INPUT RECORDS below:

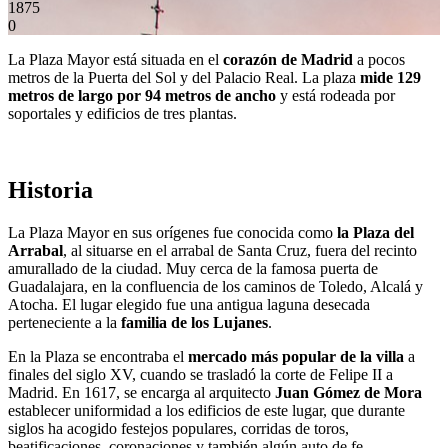
1875
0
La Plaza Mayor está situada en el
corazón de Madrid
a pocos
metros de la Puerta del Sol y del Palacio Real. La plaza
mide 129
metros de largo por 94 metros de ancho
y está rodeada por
soportales y edificios de tres plantas.
Historia
La Plaza Mayor en sus orígenes fue conocida como
la Plaza del
Arrabal
, al situarse en el arrabal de Santa Cruz, fuera del recinto
amurallado de la ciudad. Muy cerca de la famosa puerta de
Guadalajara, en la confluencia de los caminos de Toledo, Alcalá y
Atocha. El lugar elegido fue una antigua laguna desecada
perteneciente a la
familia de los Lujanes
.
En la Plaza se encontraba el
mercado más popular de la villa
a
finales del siglo XV, cuando se trasladó la corte de Felipe II a
Madrid. En 1617, se encarga al arquitecto
Juan Gómez
de Mora
establecer uniformidad a los edificios de este lugar, que durante
siglos ha acogido festejos populares, corridas de toros,
beatificaciones, coronaciones y también algún auto de fe.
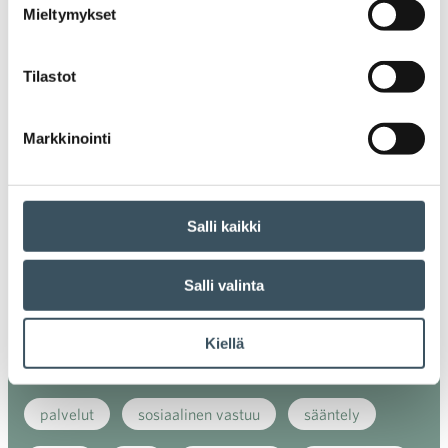
Mieltymykset
energiatehokkuus
erikoiskauppa
EU
Tilastot
ilmasto
kansainvälinen kilpailu
kansainvälinen verkkokauppa
kasvu
Markkinointi
kaupan näkymät
kauppa
kemikaalit
kiertotalous
koronavirus
koulutus
Salli kaikki
kuluttaja
kuluttajat
kuluttajien luottamus
Salli valinta
luottamusindikaattori
myynti
Kiellä
myyntikoulutus
nuoret
osaaminen
palvelut
sosiaalinen vastuu
sääntely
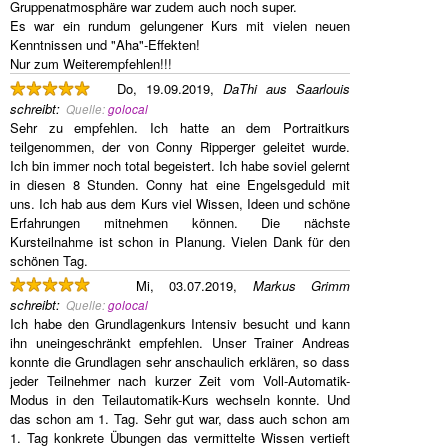
Gruppenatmosphäre war zudem auch noch super.
Es war ein rundum gelungener Kurs mit vielen neuen
Kenntnissen und "Aha"-Effekten!
Nur zum Weiterempfehlen!!!
Do, 19.09.2019,
DaThi aus Saarlouis
schreibt
:
Quelle:
golocal
Sehr zu empfehlen. Ich hatte an dem Portraitkurs
teilgenommen, der von Conny Ripperger geleitet wurde.
Ich bin immer noch total begeistert. Ich habe soviel gelernt
in diesen 8 Stunden. Conny hat eine Engelsgeduld mit
uns. Ich hab aus dem Kurs viel Wissen, Ideen und schöne
Erfahrungen mitnehmen können. Die nächste
Kursteilnahme ist schon in Planung. Vielen Dank für den
schönen Tag.
Mi, 03.07.2019,
Markus Grimm
schreibt
:
Quelle:
golocal
Ich habe den Grundlagenkurs Intensiv besucht und kann
ihn uneingeschränkt empfehlen. Unser Trainer Andreas
konnte die Grundlagen sehr anschaulich erklären, so dass
jeder Teilnehmer nach kurzer Zeit vom Voll-Automatik-
Modus in den Teilautomatik-Kurs wechseln konnte. Und
das schon am 1. Tag. Sehr gut war, dass auch schon am
1. Tag konkrete Übungen das vermittelte Wissen vertieft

End of INPUT RECORDS.

→ TASK DETAILS:
Output an exact copy of the material, with the pictures removed.

→ RESULT OF THE EXERCISE:
1875
0
La Plaza Mayor está situada en el
corazón de Madrid
a pocos
metros de la Puerta del Sol y del Palacio Real. La plaza
mide 129
metros de largo por 94 metros de ancho
y está rodeada por
soportales y edificios de tres plantas.
Historia
La Plaza Mayor en sus orígenes fue conocida como
la Plaza del
Arrabal
, al situarse en el arrabal de Santa Cruz, fuera del recinto
amurallado de la ciudad. Muy cerca de la famosa puerta de
Guadalajara, en la confluencia de los caminos de Toledo, Alcalá y
Atocha. El lugar elegido fue una antigua laguna desecada
perteneciente a la
familia de los Lujanes
.
En la Plaza se encontraba el
mercado más popular de la villa
a
finales del siglo XV, cuando se trasladó la corte de Felipe II a
Madrid. En 1617, se encarga al arquitecto
Juan Gómez
de Mora
establecer uniformidad a los edificios de este lugar, que durante
siglos ha acogido festejos populares, corridas de toros,
beatificaciones, coronaciones y también algún auto de fe.
Mieltymykset
energiatehokkuus
erikoiskauppa
EU
Tilastot
ilmasto
kansainvälinen kilpailu
kansainvälinen verkkokauppa
kasvu
Markkinointi
kaupan näkymät
kauppa
kemikaalit
kiertotalous
koronavirus
koulutus
Salli kaikki
kuluttaja
kuluttajat
kuluttajien luottamus
Salli valinta
luottamusindikaattori
myynti
Kiellä
myyntikoulutus
nuoret
osaaminen
palvelut
sosiaalinen vastuu
sääntely
Gruppenatmosphäre war zudem auch noch super.
Es war ein rundum gelungener Kurs mit vielen neuen
Kenntnissen und "Aha"-Effekten!
Nur zum Weiterempfehlen!!!
Do, 19.09.2019,
DaThi aus Saarlouis
schreibt
:
Quelle:
golocal
Sehr zu empfehlen. Ich hatte an dem Portraitkurs
teilgenommen, der von Conny Ripperger geleitet wurde.
Ich bin immer noch total begeistert. Ich habe soviel gelernt
in diesen 8 Stunden. Conny hat eine Engelsgeduld mit
uns. Ich hab aus dem Kurs viel Wissen, Ideen und schöne
Erfahrungen mitnehmen können. Die nächste
Kursteilnahme ist schon in Planung. Vielen Dank für den
schönen Tag.
Mi, 03.07.2019,
Markus Grimm
schreibt
:
Quelle:
golocal
Ich habe den Grundlagenkurs Intensiv besucht und kann
ihn uneingeschränkt empfehlen. Unser Trainer Andreas
konnte die Grundlagen sehr anschaulich erklären, so dass
jeder Teilnehmer nach kurzer Zeit vom Voll-Automatik-
Modus in den Teilautomatik-Kurs wechseln konnte. Und
das schon am 1. Tag. Sehr gut war, dass auch schon am
1. Tag konkrete Übungen das vermittelte Wissen vertieft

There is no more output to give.